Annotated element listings
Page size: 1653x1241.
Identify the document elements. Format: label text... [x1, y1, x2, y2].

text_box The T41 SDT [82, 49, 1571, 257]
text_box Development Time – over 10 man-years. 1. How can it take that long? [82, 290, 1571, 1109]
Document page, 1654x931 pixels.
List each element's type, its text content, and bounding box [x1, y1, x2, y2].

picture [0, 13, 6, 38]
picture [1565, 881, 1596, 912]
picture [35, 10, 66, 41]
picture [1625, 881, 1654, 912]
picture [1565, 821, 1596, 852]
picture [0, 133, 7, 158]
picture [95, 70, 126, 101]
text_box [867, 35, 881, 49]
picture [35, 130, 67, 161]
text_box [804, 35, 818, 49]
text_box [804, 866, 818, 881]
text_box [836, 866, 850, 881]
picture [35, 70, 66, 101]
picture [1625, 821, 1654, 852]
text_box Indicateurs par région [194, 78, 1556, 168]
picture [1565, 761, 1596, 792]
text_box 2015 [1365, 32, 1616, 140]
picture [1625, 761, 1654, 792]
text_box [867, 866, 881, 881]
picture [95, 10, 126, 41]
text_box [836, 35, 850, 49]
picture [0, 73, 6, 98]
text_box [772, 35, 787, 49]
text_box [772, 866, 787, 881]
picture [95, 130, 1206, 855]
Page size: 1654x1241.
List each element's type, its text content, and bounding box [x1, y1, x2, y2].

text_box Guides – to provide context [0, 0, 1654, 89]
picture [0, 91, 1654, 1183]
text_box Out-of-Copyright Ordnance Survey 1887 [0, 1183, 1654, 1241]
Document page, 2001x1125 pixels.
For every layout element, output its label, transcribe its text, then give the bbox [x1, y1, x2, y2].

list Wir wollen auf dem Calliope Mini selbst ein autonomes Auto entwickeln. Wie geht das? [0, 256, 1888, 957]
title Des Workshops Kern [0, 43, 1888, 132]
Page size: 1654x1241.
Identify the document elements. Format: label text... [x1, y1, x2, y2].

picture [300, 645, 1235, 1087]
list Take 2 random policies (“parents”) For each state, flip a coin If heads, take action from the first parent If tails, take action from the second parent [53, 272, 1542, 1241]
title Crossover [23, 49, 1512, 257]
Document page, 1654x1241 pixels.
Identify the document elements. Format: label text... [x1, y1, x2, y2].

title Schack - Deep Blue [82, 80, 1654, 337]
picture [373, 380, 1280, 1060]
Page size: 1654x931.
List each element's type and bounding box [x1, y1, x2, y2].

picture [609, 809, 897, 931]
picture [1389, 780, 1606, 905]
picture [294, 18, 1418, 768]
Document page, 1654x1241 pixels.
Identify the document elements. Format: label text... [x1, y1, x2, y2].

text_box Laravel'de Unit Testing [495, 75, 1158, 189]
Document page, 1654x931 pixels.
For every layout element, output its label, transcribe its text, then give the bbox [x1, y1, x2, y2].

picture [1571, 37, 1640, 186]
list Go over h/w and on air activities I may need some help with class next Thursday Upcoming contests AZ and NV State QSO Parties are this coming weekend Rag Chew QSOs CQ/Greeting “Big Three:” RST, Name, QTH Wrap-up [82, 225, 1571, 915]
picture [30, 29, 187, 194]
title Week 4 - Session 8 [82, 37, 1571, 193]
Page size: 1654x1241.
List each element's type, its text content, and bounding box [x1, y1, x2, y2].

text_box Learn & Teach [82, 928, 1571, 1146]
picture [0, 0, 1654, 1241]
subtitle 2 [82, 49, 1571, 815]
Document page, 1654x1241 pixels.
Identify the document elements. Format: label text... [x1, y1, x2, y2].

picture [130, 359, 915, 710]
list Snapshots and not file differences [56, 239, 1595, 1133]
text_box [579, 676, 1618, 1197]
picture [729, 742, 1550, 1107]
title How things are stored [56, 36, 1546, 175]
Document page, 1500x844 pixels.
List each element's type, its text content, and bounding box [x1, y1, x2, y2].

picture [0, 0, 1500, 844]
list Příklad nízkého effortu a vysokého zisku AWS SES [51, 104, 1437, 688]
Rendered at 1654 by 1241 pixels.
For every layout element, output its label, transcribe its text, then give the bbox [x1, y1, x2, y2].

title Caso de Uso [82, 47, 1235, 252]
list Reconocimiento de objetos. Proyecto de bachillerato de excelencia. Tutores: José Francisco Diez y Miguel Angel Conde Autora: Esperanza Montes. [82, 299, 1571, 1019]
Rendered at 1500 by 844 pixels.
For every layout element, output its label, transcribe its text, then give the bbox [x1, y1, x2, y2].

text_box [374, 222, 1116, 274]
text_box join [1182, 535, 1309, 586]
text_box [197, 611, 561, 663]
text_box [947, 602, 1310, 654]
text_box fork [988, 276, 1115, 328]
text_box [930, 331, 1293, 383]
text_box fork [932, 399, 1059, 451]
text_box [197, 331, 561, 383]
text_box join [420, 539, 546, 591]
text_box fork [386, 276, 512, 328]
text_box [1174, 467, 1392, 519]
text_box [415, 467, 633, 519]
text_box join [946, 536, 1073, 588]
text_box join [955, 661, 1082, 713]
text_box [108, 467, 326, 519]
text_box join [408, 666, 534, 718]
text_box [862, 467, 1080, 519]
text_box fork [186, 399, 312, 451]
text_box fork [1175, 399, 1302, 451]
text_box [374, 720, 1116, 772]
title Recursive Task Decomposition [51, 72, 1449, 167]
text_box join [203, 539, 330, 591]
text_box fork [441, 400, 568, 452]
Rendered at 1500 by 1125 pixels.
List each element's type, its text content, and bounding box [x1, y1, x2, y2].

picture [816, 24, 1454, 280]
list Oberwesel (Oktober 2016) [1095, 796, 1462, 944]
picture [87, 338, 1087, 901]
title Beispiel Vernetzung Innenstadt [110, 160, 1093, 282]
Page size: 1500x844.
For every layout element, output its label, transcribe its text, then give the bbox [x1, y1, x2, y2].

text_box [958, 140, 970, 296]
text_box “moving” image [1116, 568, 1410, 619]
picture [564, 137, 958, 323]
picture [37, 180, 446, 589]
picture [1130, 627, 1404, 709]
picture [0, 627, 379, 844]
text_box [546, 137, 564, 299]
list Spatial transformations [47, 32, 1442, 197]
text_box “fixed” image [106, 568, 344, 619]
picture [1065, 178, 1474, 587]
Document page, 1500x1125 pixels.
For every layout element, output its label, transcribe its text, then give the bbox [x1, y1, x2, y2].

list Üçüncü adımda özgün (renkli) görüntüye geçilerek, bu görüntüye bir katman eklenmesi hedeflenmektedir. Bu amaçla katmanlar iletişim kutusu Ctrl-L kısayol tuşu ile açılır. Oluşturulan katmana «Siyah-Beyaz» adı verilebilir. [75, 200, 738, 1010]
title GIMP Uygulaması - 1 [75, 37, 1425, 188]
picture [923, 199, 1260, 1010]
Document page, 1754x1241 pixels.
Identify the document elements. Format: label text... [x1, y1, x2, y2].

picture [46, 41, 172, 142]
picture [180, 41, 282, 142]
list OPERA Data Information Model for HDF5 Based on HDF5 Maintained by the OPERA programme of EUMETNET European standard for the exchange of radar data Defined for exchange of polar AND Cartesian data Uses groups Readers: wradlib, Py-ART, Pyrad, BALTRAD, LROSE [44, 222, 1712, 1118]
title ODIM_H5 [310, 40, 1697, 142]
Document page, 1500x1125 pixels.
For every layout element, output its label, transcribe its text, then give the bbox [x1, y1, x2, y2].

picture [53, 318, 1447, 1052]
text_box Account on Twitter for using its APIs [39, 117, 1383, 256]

◆ PROBLEM TO SOLVE
Copy out all the records again, putting "Rendered page" in place of every occurrence of "Document page" and leaving every other character unchanged.

◆ FINAL RESULT
Page size: 1653x1241.
Identify the document elements. Format: label text... [x1, y1, x2, y2].

text_box The T41 SDT [82, 49, 1571, 257]
text_box Development Time – over 10 man-years. 1. How can it take that long? [82, 290, 1571, 1109]
Rendered page, 1654x931 pixels.
List each element's type, its text content, and bounding box [x1, y1, x2, y2].

picture [0, 13, 6, 38]
picture [1565, 881, 1596, 912]
picture [35, 10, 66, 41]
picture [1625, 881, 1654, 912]
picture [1565, 821, 1596, 852]
picture [0, 133, 7, 158]
picture [95, 70, 126, 101]
text_box [867, 35, 881, 49]
picture [35, 130, 67, 161]
text_box [804, 35, 818, 49]
text_box [804, 866, 818, 881]
text_box [836, 866, 850, 881]
picture [35, 70, 66, 101]
picture [1625, 821, 1654, 852]
text_box Indicateurs par région [194, 78, 1556, 168]
picture [1565, 761, 1596, 792]
text_box 2015 [1365, 32, 1616, 140]
picture [1625, 761, 1654, 792]
text_box [867, 866, 881, 881]
picture [95, 10, 126, 41]
text_box [836, 35, 850, 49]
picture [0, 73, 6, 98]
text_box [772, 35, 787, 49]
text_box [772, 866, 787, 881]
picture [95, 130, 1206, 855]
Page size: 1654x1241.
List each element's type, its text content, and bounding box [x1, y1, x2, y2].

text_box Guides – to provide context [0, 0, 1654, 89]
picture [0, 91, 1654, 1183]
text_box Out-of-Copyright Ordnance Survey 1887 [0, 1183, 1654, 1241]
Rendered page, 2001x1125 pixels.
For every layout element, output its label, transcribe its text, then give the bbox [x1, y1, x2, y2].

list Wir wollen auf dem Calliope Mini selbst ein autonomes Auto entwickeln. Wie geht das? [0, 256, 1888, 957]
title Des Workshops Kern [0, 43, 1888, 132]
Page size: 1654x1241.
Identify the document elements. Format: label text... [x1, y1, x2, y2].

picture [300, 645, 1235, 1087]
list Take 2 random policies (“parents”) For each state, flip a coin If heads, take action from the first parent If tails, take action from the second parent [53, 272, 1542, 1241]
title Crossover [23, 49, 1512, 257]
Rendered page, 1654x1241 pixels.
Identify the document elements. Format: label text... [x1, y1, x2, y2].

title Schack - Deep Blue [82, 80, 1654, 337]
picture [373, 380, 1280, 1060]
Page size: 1654x931.
List each element's type and bounding box [x1, y1, x2, y2].

picture [609, 809, 897, 931]
picture [1389, 780, 1606, 905]
picture [294, 18, 1418, 768]
Rendered page, 1654x1241 pixels.
Identify the document elements. Format: label text... [x1, y1, x2, y2].

text_box Laravel'de Unit Testing [495, 75, 1158, 189]
Rendered page, 1654x931 pixels.
For every layout element, output its label, transcribe its text, then give the bbox [x1, y1, x2, y2].

picture [1571, 37, 1640, 186]
list Go over h/w and on air activities I may need some help with class next Thursday Upcoming contests AZ and NV State QSO Parties are this coming weekend Rag Chew QSOs CQ/Greeting “Big Three:” RST, Name, QTH Wrap-up [82, 225, 1571, 915]
picture [30, 29, 187, 194]
title Week 4 - Session 8 [82, 37, 1571, 193]
Page size: 1654x1241.
List each element's type, its text content, and bounding box [x1, y1, x2, y2].

text_box Learn & Teach [82, 928, 1571, 1146]
picture [0, 0, 1654, 1241]
subtitle 2 [82, 49, 1571, 815]
Rendered page, 1654x1241 pixels.
Identify the document elements. Format: label text... [x1, y1, x2, y2].

picture [130, 359, 915, 710]
list Snapshots and not file differences [56, 239, 1595, 1133]
text_box [579, 676, 1618, 1197]
picture [729, 742, 1550, 1107]
title How things are stored [56, 36, 1546, 175]
Rendered page, 1500x844 pixels.
List each element's type, its text content, and bounding box [x1, y1, x2, y2].

picture [0, 0, 1500, 844]
list Příklad nízkého effortu a vysokého zisku AWS SES [51, 104, 1437, 688]
Rendered at 1654 by 1241 pixels.
For every layout element, output its label, transcribe its text, then give the bbox [x1, y1, x2, y2].

title Caso de Uso [82, 47, 1235, 252]
list Reconocimiento de objetos. Proyecto de bachillerato de excelencia. Tutores: José Francisco Diez y Miguel Angel Conde Autora: Esperanza Montes. [82, 299, 1571, 1019]
Rendered at 1500 by 844 pixels.
For every layout element, output its label, transcribe its text, then give the bbox [x1, y1, x2, y2].

text_box [374, 222, 1116, 274]
text_box join [1182, 535, 1309, 586]
text_box [197, 611, 561, 663]
text_box [947, 602, 1310, 654]
text_box fork [988, 276, 1115, 328]
text_box [930, 331, 1293, 383]
text_box fork [932, 399, 1059, 451]
text_box [197, 331, 561, 383]
text_box join [420, 539, 546, 591]
text_box fork [386, 276, 512, 328]
text_box [1174, 467, 1392, 519]
text_box [415, 467, 633, 519]
text_box join [946, 536, 1073, 588]
text_box join [955, 661, 1082, 713]
text_box [108, 467, 326, 519]
text_box join [408, 666, 534, 718]
text_box [862, 467, 1080, 519]
text_box fork [186, 399, 312, 451]
text_box fork [1175, 399, 1302, 451]
text_box [374, 720, 1116, 772]
title Recursive Task Decomposition [51, 72, 1449, 167]
text_box join [203, 539, 330, 591]
text_box fork [441, 400, 568, 452]
Rendered at 1500 by 1125 pixels.
List each element's type, its text content, and bounding box [x1, y1, x2, y2].

picture [816, 24, 1454, 280]
list Oberwesel (Oktober 2016) [1095, 796, 1462, 944]
picture [87, 338, 1087, 901]
title Beispiel Vernetzung Innenstadt [110, 160, 1093, 282]
Page size: 1500x844.
For every layout element, output its label, transcribe its text, then give the bbox [x1, y1, x2, y2].

text_box [958, 140, 970, 296]
text_box “moving” image [1116, 568, 1410, 619]
picture [564, 137, 958, 323]
picture [37, 180, 446, 589]
picture [1130, 627, 1404, 709]
picture [0, 627, 379, 844]
text_box [546, 137, 564, 299]
list Spatial transformations [47, 32, 1442, 197]
text_box “fixed” image [106, 568, 344, 619]
picture [1065, 178, 1474, 587]
Rendered page, 1500x1125 pixels.
For every layout element, output its label, transcribe its text, then give the bbox [x1, y1, x2, y2].

list Üçüncü adımda özgün (renkli) görüntüye geçilerek, bu görüntüye bir katman eklenmesi hedeflenmektedir. Bu amaçla katmanlar iletişim kutusu Ctrl-L kısayol tuşu ile açılır. Oluşturulan katmana «Siyah-Beyaz» adı verilebilir. [75, 200, 738, 1010]
title GIMP Uygulaması - 1 [75, 37, 1425, 188]
picture [923, 199, 1260, 1010]
Rendered page, 1754x1241 pixels.
Identify the document elements. Format: label text... [x1, y1, x2, y2].

picture [46, 41, 172, 142]
picture [180, 41, 282, 142]
list OPERA Data Information Model for HDF5 Based on HDF5 Maintained by the OPERA programme of EUMETNET European standard for the exchange of radar data Defined for exchange of polar AND Cartesian data Uses groups Readers: wradlib, Py-ART, Pyrad, BALTRAD, LROSE [44, 222, 1712, 1118]
title ODIM_H5 [310, 40, 1697, 142]
Rendered page, 1500x1125 pixels.
For every layout element, output its label, transcribe its text, then give the bbox [x1, y1, x2, y2].

picture [53, 318, 1447, 1052]
text_box Account on Twitter for using its APIs [39, 117, 1383, 256]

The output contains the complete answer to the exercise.